Advanced Time Series Visualization¶
Visualizing time series data requires using specialized techniques, such as smoothing or seasonal decomposition.
🔹 Example: Time Series Plot with Smoothing
This plot uses geom_smooth() to display a smoothed time series trend, useful when working with fluctuating data over time.
# Create a time series plot using a date variable
ggplot(economics, aes(x = date, y = unemploy)) +
geom_line(color = "blue") + # Line plot
geom_smooth(method = "loess", color = "red", size = 1) + # LOESS smoothing line
labs(title = "Unemployment Rate Over Time")
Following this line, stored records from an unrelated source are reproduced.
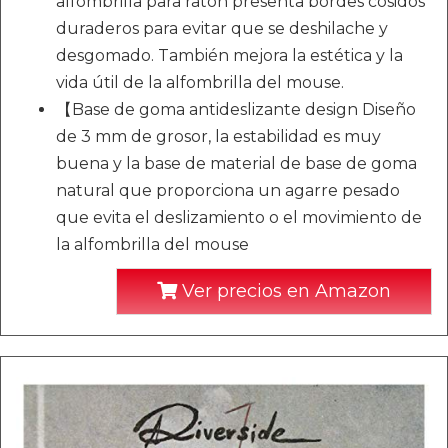
alfombrilla para ratón presenta bordes cosidos
duraderos para evitar que se deshilache y
desgomado. También mejora la estética y la
vida útil de la alfombrilla del mouse.
【Base de goma antideslizante design Diseño
de 3 mm de grosor, la estabilidad es muy
buena y la base de material de base de goma
natural que proporciona un agarre pesado
que evita el deslizamiento o el movimiento de
la alfombrilla del mouse
Ver precios en Amazon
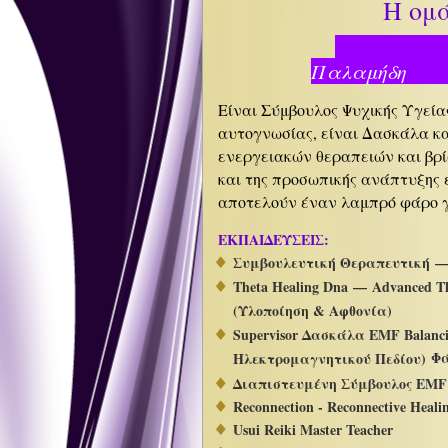
Η ομά
Β
Παλαμήδη
Είναι Σύμβουλος Ψυχικής Υγεία
αυτογνωσίας, είναι Δασκάλα κ
ενεργειακών θεραπειών και βρί
και της προσωπικής ανάπτυξης ε
αποτελούν έναν λαμπρό φάρο γι
ΕΚΠΑΙΔΕΥΣΕΙΣ:
Συμβουλευτική Θεραπευτική 
Theta Healing Dna — Advanced Th
(Υλοποίηση & Αφθονία)
Supervisor Δασκάλα EMF Balanci
Φά
Ηλεκτρομαγνητικού Πεδίου)
Διαπιστευμένη Σύμβουλος EMF B
Reconnection - Reconnective Heal
Usui Reiki Master Teacher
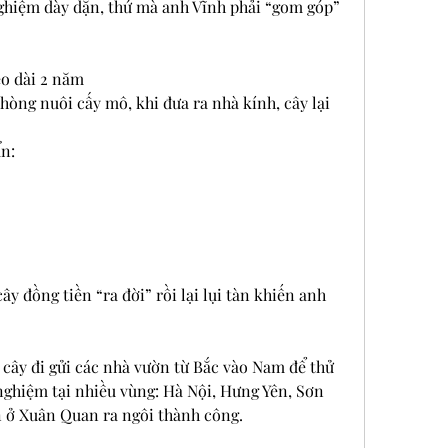
ghiệm dày dặn, thứ mà anh Vĩnh phải “gom góp” 
éo dài 2 năm
òng nuôi cấy mô, khi đưa ra nhà kính, cây lại 
ẩn:
y đồng tiền “ra đời” rồi lại lụi tàn khiến anh 
cây đi gửi các nhà vườn từ Bắc vào Nam để thử 
nghiệm tại nhiều vùng: Hà Nội, Hưng Yên, Sơn 
 ở Xuân Quan ra ngôi thành công.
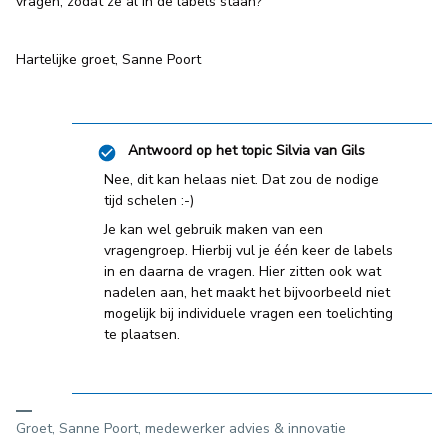
vragen, zodat ze al in de labels staan?
Hartelijke groet, Sanne Poort
Antwoord op het topic
Silvia van Gils
Nee, dit kan helaas niet. Dat zou de nodige
tijd schelen :-)
Je kan wel gebruik maken van een
vragengroep. Hierbij vul je één keer de labels
in en daarna de vragen. Hier zitten ook wat
nadelen aan, het maakt het bijvoorbeeld niet
mogelijk bij individuele vragen een toelichting
te plaatsen.
Groet, Sanne Poort, medewerker advies & innovatie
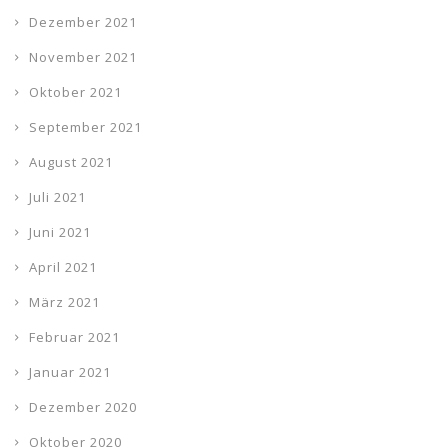
Dezember 2021
November 2021
Oktober 2021
September 2021
August 2021
Juli 2021
Juni 2021
April 2021
März 2021
Februar 2021
Januar 2021
Dezember 2020
Oktober 2020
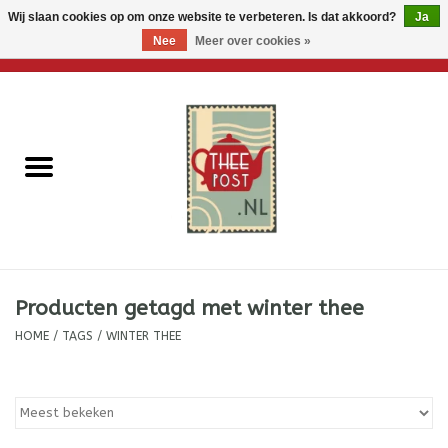
Wij slaan cookies op om onze website te verbeteren. Is dat akkoord?
Ja
Nee
Meer over cookies »
0 Artikelen - €0,00
Home
Losse thee
Thee accessoires
Thee per brievenbus
Producten getagd met winter thee
Thee cadeautjes
HOME
/
TAGS
/
WINTER THEE
Theebloemen
Wenskaarten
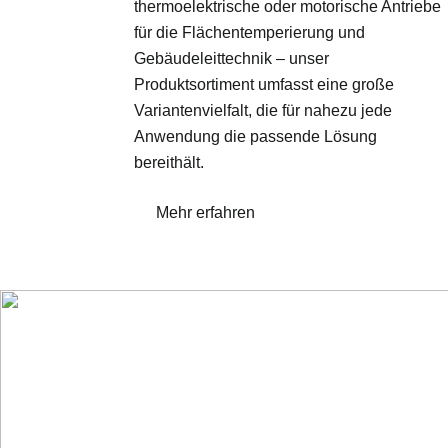
thermoelektrische oder motorische Antriebe
für die Flächentemperierung und
Gebäudeleittechnik – unser
Produktsortiment umfasst eine große
Variantenvielfalt, die für nahezu jede
Anwendung die passende Lösung
bereithält.
Mehr erfahren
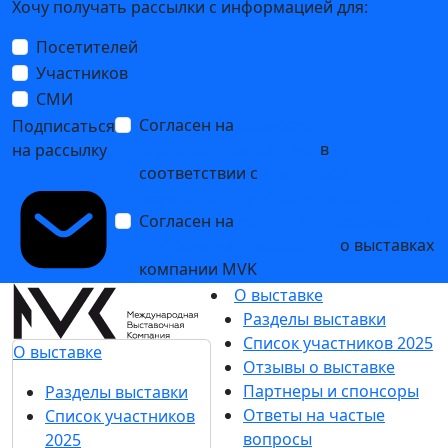
Хочу получать рассылки с информацией для:
Посетителей
Участников
СМИ
Согласен на
обработку
Подписаться
персональных данных
в
на рассылку
соответствии с
Политикой
обработки персональных данных
Согласен на
получение уведомлений
и рекламных сообщений
о выставках
компании MVK
О выставке
Разделы выставки
Список участников 2025
О выставке
Отзывы о выставке
Партнеры и спонсоры
Разделы выставки
Ответы на частые
Список участников
вопросы
2025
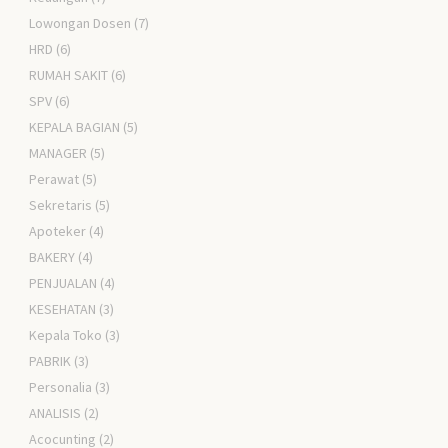
Lowongan Dosen
(7)
HRD
(6)
RUMAH SAKIT
(6)
SPV
(6)
KEPALA BAGIAN
(5)
MANAGER
(5)
Perawat
(5)
Sekretaris
(5)
Apoteker
(4)
BAKERY
(4)
PENJUALAN
(4)
KESEHATAN
(3)
Kepala Toko
(3)
PABRIK
(3)
Personalia
(3)
ANALISIS
(2)
Acocunting
(2)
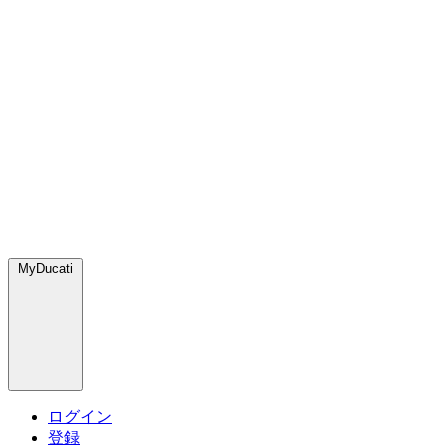
MyDucati
ログイン
登録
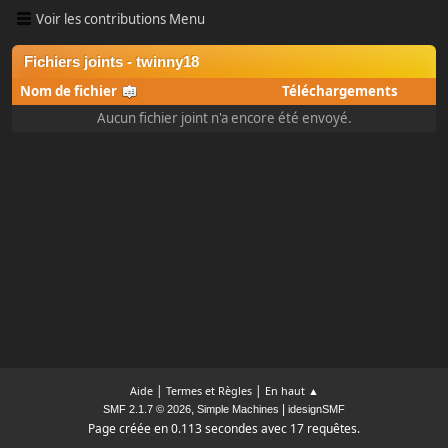
Voir les contributions Menu
Fichiers joints - twinny18
Nom de fichier
Téléchargements
Aucun fichier joint n'a encore été envoyé.
|
|
Aide
Termes et Règles
En haut ▲
,
|
SMF 2.1.7 © 2026
Simple Machines
idesignSMF
Page créée en 0.113 secondes avec 17 requêtes.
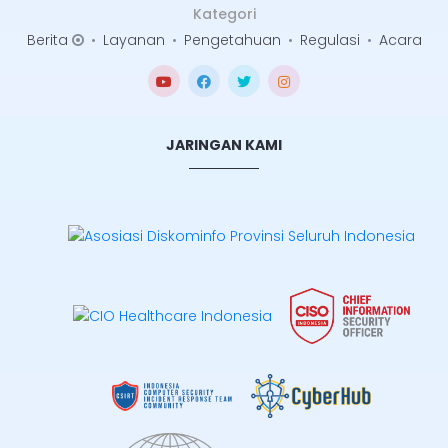
Kategori
Berita
•
Layanan
•
Pengetahuan
•
Regulasi
•
Acara
JARINGAN KAMI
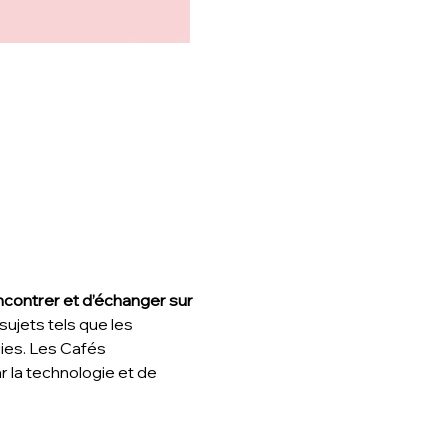
ncontrer et d’échanger sur 
ujets tels que les 
gies. Les Cafés 
la technologie et de 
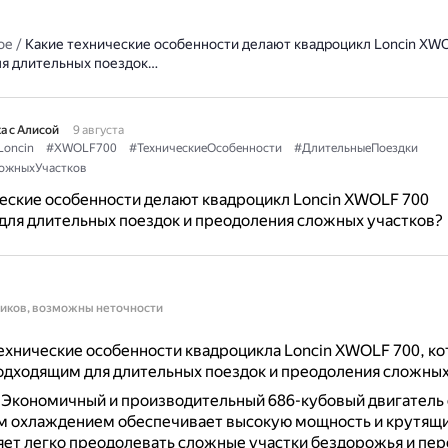
ое
/
Какие технические особенности делают квадроцикл Loncin XW
я длительных поездок…
а с Алисой
9 августа
Loncin
#XWOLF700
#ТехническиеОсобенности
#ДлительныеПоездки
ожныхУчастков
еские особенности делают квадроцикл Loncin XWOLF 700
ля длительных поездок и преодоления сложных участков?
ников, возможны неточности
хнические особенности квадроцикла Loncin XWOLF 700, к
одходящим для длительных поездок и преодоления сложных
.
Экономичный и производительный 686-кубовый двигатель 
 охлаждением обеспечивает высокую мощность и крутящи
яет легко преодолевать сложные участки бездорожья и пер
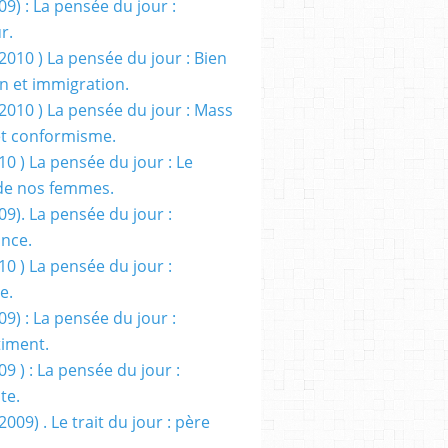
09) : La pensée du jour :
r.
2010 ) La pensée du jour : Bien
 et immigration.
/2010 ) La pensée du jour : Mass
t conformisme.
10 ) La pensée du jour : Le
de nos femmes.
09). La pensée du jour :
ance.
10 ) La pensée du jour :
e.
09) : La pensée du jour :
iment.
09 ) : La pensée du jour :
te.
2009) . Le trait du jour : père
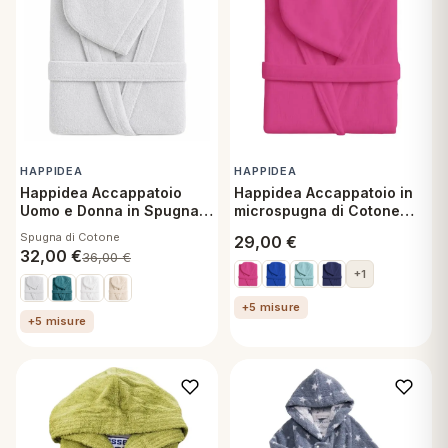
HAPPIDEA
HAPPIDEA
Happidea Accappatoio
Happidea Accappatoio in
Uomo e Donna in Spugna
microspugna di Cotone
di Cotone con Cappuccio
Travel Uomo Donna
Spugna di Cotone
29,00
€
Grigio Perla tg S
32,00
€
36,00
€
+1
+5 misure
+5 misure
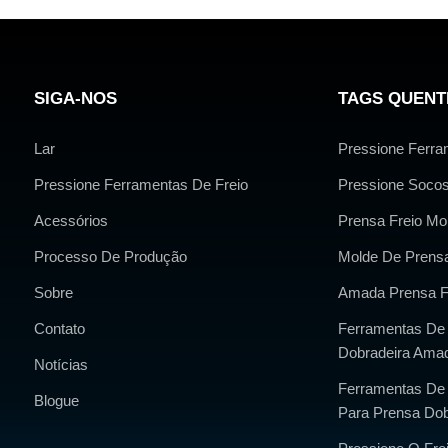
SIGA-NOS
TAGS QUENT
Lar
Pressione Ferra
Pressione Ferramentas De Freio
Pressione Socos
Acessórios
Prensa Freio Mo
Processo De Produção
Molde De Prens
Sobre
Amada Prensa F
Contato
Ferramentas De
Dobradeira Ama
Notícias
Ferramentas De 
Blogue
Para Prensa Dob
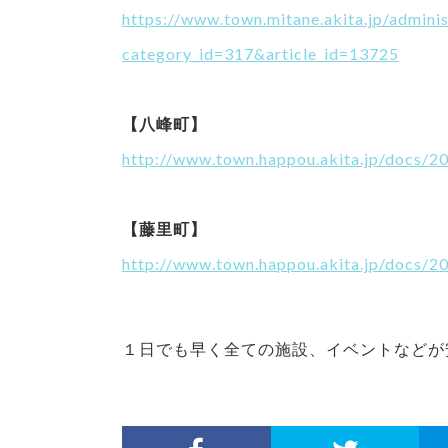
https://www.town.mitane.akita.jp/adminis
category_id=317&article_id=13725
【八峰町】
http://www.town.happou.akita.jp/docs/
【藤里町】
http://www.town.happou.akita.jp/docs/
１日でも早く全ての施設、イベントなどが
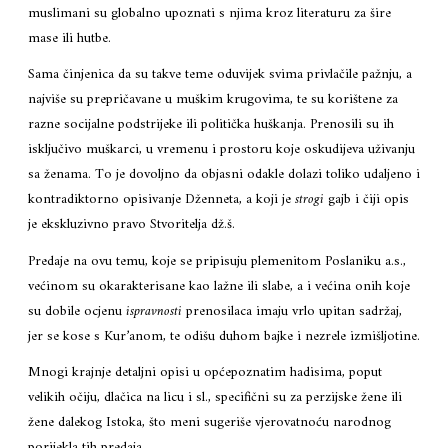
muslimani su globalno upoznati s njima kroz literaturu za šire
mase ili hutbe.
Sama činjenica da su takve teme oduvijek svima privlačile pažnju, a
najviše su prepričavane u muškim krugovima, te su korištene za
razne socijalne podstrijeke ili politička huškanja. Prenosili su ih
isključivo muškarci, u vremenu i prostoru koje oskudijeva uživanju
sa ženama. To je dovoljno da objasni odakle dolazi toliko udaljeno i
kontradiktorno opisivanje Dženneta, a koji je
strogi
gajb i čiji opis
je ekskluzivno pravo Stvoritelja dž.š.
Predaje na ovu temu, koje se pripisuju plemenitom Poslaniku a.s.,
većinom su okarakterisane kao lažne ili slabe, a i većina onih koje
su dobile ocjenu
ispravnosti
prenosilaca imaju vrlo upitan sadržaj,
jer se kose s Kur’anom, te odišu duhom bajke i nezrele izmišljotine.
Mnogi krajnje detaljni opisi u općepoznatim hadisima, poput
velikih očiju, dlačica na licu i sl., specifični su za perzijske žene ili
žene dalekog Istoka, što meni sugeriše vjerovatnoću narodnog
porijekla tih predaja.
`geom_smooth()` using formula = 'y ~ x'
This visualization uses a smoothed curve to represent the trend in unemployment over time, making the underlying patterns more visible.
Ridgeline Plots¶
Ridgeline plots are great for visualizing the distribution of data across different groups, especially when you want to show the overlap between multiple distributions.
🔹 Example: Ridgeline Plot of mpg by Cylinders
install.packages("ggridges")
Updating HTML index of packages in '.Library' Making 'packages.html' ... done
library(ggridges)
# Create a ridgeline plot
ggplot(mtcars, aes(x = mpg, y = factor(cyl), fill = factor(cyl))) +
geom_density_ridges() +
scale_fill_viridis_d() + # Color scale
labs(title = "Ridgeline Plot of mpg by Cylinders")
Picking joint bandwidth of 1.38
This ridgeline plot shows the distribution of mpg for each cylinder group in mtcars, with overlapping density curves.
Custom Geoms¶
You can also create your own custom ggplot geoms by using the geom_raster() or geom_segment() functions for more specialized plotting.
🔹 Example: Customizing with geom_segment()
# Create custom segment plot
ggplot(mtcars, aes(x = hp, y = mpg)) +
geom_segment(aes(xend = hp + 10, yend = mpg + 5), arrow = arrow(type = "open")) + # Custom segments with arrows
labs(title = "Custom Segment Plot")
This plot uses custom segments with arrows to represent changes or relationships between the hp and mpg variables.